Little did we discern, in the synthesizer
packed prosperity party, in our neon haze
as “New Romantics looking for the
TV sound”, we should have pushed
harder for those answers. They
could have prevented the present
problems, by revealing the core.
Speed metal and grunge ushered
in the arrival of parenthood,
and the grey flannel days.
Sleepless nights, soiled diaper,
endless bottles and clothes
to wash. Life as the decade’s
mirror.

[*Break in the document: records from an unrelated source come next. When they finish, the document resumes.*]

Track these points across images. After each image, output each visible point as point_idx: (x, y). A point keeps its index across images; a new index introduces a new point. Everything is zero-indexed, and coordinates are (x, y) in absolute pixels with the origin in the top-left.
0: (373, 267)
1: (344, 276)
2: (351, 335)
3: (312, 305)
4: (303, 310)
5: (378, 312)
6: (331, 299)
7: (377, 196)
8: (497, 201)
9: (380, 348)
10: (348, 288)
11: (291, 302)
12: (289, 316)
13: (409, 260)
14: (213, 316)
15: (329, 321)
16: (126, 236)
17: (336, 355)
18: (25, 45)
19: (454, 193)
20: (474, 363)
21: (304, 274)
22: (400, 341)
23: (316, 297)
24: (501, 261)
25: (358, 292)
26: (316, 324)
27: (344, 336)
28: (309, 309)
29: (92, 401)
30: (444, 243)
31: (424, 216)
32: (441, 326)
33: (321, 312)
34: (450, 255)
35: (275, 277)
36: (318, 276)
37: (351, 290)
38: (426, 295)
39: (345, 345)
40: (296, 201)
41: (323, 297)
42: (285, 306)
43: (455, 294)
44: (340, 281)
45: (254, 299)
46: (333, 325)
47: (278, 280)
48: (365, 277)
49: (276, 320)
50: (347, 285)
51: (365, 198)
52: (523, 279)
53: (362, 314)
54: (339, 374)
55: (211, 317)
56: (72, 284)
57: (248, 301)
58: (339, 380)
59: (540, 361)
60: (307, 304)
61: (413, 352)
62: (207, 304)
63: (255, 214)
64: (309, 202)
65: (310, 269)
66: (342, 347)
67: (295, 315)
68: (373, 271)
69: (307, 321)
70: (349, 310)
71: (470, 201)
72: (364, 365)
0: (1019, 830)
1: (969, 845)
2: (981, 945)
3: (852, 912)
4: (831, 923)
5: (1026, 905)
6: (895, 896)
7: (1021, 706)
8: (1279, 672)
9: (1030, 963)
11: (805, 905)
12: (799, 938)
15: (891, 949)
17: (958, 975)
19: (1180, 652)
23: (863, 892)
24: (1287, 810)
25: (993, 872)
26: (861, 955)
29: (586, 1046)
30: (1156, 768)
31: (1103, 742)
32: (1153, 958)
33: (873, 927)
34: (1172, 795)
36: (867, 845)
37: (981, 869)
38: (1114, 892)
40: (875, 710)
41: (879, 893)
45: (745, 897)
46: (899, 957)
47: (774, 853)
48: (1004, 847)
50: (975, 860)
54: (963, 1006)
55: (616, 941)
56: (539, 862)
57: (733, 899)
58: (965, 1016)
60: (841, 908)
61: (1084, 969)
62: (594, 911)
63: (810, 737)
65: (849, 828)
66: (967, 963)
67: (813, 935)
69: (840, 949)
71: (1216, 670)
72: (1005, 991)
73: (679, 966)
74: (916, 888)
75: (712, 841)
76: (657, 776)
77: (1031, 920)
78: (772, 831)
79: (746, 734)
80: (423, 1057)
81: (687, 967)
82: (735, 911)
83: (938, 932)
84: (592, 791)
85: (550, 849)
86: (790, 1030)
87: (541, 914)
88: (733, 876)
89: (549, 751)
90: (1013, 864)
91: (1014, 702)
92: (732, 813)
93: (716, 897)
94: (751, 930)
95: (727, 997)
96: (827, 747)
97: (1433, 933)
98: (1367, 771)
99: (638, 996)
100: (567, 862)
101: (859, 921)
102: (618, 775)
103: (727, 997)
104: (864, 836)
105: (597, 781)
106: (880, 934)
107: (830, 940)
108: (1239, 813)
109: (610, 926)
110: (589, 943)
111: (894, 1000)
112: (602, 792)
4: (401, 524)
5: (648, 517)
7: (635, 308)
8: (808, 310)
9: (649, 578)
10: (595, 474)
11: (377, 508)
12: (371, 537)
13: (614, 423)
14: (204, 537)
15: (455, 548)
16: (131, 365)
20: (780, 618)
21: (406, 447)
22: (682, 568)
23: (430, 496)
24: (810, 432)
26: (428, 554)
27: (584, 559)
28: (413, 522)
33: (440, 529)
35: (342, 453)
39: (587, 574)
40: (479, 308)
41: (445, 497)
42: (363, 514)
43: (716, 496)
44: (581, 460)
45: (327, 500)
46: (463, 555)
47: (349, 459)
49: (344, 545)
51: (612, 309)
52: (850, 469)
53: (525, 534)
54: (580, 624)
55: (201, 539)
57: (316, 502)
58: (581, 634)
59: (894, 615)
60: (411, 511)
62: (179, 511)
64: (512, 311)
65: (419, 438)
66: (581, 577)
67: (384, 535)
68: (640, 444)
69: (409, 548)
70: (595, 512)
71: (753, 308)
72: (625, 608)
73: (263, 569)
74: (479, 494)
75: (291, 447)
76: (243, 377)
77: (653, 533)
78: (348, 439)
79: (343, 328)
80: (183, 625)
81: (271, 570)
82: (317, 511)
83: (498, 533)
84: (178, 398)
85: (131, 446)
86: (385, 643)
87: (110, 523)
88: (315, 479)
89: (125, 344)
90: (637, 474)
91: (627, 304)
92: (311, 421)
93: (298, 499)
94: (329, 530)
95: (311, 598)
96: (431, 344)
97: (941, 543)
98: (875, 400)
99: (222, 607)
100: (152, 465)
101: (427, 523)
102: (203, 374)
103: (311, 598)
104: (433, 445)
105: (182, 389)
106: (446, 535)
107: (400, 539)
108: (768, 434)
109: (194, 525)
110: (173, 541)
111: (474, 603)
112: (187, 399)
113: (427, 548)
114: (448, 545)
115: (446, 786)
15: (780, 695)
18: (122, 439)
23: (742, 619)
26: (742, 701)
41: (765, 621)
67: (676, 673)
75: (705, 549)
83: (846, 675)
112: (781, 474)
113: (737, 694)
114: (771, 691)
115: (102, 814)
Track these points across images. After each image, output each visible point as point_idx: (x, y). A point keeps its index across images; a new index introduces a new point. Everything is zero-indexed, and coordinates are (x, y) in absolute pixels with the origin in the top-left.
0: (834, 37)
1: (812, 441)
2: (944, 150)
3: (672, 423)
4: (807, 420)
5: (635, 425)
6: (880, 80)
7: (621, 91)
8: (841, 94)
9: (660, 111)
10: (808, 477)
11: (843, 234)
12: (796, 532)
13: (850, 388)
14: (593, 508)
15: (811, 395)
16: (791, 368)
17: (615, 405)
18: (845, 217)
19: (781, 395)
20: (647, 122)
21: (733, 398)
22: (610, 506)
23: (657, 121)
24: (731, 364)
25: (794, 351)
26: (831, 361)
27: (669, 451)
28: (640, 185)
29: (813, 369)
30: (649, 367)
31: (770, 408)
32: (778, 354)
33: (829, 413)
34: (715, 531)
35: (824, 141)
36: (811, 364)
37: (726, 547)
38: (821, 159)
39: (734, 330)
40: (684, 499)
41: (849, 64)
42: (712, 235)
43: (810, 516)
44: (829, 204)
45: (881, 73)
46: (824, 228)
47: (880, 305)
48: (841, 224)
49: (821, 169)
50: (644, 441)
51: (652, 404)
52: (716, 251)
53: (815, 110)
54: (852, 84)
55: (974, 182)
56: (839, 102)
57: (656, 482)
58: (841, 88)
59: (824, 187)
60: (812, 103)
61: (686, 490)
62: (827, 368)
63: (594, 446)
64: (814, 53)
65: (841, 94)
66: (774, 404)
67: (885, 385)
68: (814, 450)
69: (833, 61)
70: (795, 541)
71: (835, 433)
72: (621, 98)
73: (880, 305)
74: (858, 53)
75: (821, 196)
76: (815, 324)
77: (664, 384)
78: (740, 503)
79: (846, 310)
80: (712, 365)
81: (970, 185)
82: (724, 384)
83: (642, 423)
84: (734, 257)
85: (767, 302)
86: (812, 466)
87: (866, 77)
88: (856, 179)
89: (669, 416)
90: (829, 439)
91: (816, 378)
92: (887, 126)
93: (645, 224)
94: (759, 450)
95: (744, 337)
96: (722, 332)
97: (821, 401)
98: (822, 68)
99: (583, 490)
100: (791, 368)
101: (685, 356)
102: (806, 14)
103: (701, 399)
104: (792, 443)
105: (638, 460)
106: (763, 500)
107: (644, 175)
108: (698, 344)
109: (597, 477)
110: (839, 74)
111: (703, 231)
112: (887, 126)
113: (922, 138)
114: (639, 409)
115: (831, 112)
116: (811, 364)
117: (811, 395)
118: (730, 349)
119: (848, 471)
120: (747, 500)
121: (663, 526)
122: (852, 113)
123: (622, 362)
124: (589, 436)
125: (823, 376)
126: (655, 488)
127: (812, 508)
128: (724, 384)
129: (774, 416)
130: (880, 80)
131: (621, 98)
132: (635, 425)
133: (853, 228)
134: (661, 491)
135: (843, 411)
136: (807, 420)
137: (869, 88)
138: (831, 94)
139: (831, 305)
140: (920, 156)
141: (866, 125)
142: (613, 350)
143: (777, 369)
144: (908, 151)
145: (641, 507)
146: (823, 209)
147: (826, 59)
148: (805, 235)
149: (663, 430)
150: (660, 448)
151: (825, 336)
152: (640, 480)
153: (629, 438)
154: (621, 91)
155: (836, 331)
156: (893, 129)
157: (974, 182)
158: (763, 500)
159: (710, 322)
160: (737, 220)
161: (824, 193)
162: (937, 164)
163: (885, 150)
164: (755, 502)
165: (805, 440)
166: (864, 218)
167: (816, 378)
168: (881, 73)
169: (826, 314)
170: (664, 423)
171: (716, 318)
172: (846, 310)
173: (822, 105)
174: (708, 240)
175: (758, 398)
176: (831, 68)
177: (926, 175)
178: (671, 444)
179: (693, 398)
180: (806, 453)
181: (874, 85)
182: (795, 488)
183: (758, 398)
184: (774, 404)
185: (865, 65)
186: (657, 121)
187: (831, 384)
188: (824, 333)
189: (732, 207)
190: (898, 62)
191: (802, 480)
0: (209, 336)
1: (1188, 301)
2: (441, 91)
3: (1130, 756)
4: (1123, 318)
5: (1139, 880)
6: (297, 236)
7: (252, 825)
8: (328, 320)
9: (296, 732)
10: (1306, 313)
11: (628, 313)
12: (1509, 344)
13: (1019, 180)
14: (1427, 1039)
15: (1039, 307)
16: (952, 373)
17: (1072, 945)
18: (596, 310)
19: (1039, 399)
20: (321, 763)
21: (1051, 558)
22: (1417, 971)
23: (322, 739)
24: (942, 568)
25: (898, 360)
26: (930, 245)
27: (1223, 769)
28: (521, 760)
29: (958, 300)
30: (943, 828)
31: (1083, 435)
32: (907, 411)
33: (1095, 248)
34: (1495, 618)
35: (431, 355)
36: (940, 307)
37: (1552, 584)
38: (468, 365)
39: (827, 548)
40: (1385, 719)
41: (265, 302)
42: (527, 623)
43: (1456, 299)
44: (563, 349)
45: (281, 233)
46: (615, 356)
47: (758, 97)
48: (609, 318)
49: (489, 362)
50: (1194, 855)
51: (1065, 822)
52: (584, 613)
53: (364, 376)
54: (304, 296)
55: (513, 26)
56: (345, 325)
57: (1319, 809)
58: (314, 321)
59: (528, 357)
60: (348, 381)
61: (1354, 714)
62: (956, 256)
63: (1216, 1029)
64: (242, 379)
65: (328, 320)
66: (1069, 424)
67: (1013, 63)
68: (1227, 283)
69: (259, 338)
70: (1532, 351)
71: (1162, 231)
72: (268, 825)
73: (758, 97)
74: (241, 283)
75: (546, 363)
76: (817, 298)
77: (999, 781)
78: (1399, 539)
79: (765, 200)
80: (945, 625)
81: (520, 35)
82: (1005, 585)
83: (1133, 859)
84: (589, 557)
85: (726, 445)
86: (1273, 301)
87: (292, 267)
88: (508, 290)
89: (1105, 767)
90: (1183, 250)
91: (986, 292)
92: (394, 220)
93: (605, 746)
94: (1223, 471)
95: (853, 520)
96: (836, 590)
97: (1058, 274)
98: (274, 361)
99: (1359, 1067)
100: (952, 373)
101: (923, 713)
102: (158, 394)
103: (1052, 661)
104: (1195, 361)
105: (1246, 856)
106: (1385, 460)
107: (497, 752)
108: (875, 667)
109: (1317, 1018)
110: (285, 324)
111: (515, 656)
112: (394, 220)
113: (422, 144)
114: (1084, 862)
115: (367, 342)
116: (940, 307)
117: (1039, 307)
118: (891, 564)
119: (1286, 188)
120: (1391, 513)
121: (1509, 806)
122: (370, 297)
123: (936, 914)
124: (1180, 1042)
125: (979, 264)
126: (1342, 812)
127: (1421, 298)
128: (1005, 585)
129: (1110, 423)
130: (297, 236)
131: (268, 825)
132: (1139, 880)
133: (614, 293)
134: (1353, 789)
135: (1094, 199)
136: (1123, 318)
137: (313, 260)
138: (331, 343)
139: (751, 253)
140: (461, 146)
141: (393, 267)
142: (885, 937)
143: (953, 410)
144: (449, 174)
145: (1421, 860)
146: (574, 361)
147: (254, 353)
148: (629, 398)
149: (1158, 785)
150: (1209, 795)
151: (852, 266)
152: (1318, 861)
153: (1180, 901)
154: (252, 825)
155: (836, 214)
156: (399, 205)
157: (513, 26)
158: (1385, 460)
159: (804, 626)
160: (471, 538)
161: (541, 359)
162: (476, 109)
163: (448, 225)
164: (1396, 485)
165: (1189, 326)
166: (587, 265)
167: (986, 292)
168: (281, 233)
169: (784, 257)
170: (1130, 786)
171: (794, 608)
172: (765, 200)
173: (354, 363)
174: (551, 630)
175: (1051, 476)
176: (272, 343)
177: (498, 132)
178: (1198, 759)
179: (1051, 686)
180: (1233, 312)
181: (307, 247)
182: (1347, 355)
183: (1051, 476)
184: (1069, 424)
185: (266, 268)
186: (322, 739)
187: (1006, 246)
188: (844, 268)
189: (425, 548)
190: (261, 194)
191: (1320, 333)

Music acting as commentary
on the letdown of aspirations,
for me and my fellow Gen X’ers.
Punctuated by a Seattle suicide,
the product of heroin and shotgun rage.
And as we see some outward appearance
of attainment over the vista,
tragedy befalls a rocky mountain town.
Self-proclaimed messiahs in trench coats
appearing amidst a storm of gunfire.
Surrendered to their selfish deities, blood
must spill for justice to be served.
Omega, the Antichrist Superstar, martyred,
crucified on his Holy Wood to compensate
for their sins. I looked upon my progeny
and felt the first of the fear
for their future that flourished
in years to follow.
Now I exist in an empty household
while the loudest vulgar voices
in the room roar of empty values,
empty journalist principles,
empty political promises, all sold
to the highest bidder in the clearance
sale on the soul of America. I forsake
the hi-fi, like those who come over
its airwaves had forsaken musical
art for the money grab. Video
did not kill the radio star; thy slayer’s
name is capitalism. Empty tunes
drowning out the substance still
struggling to rediscover its volume.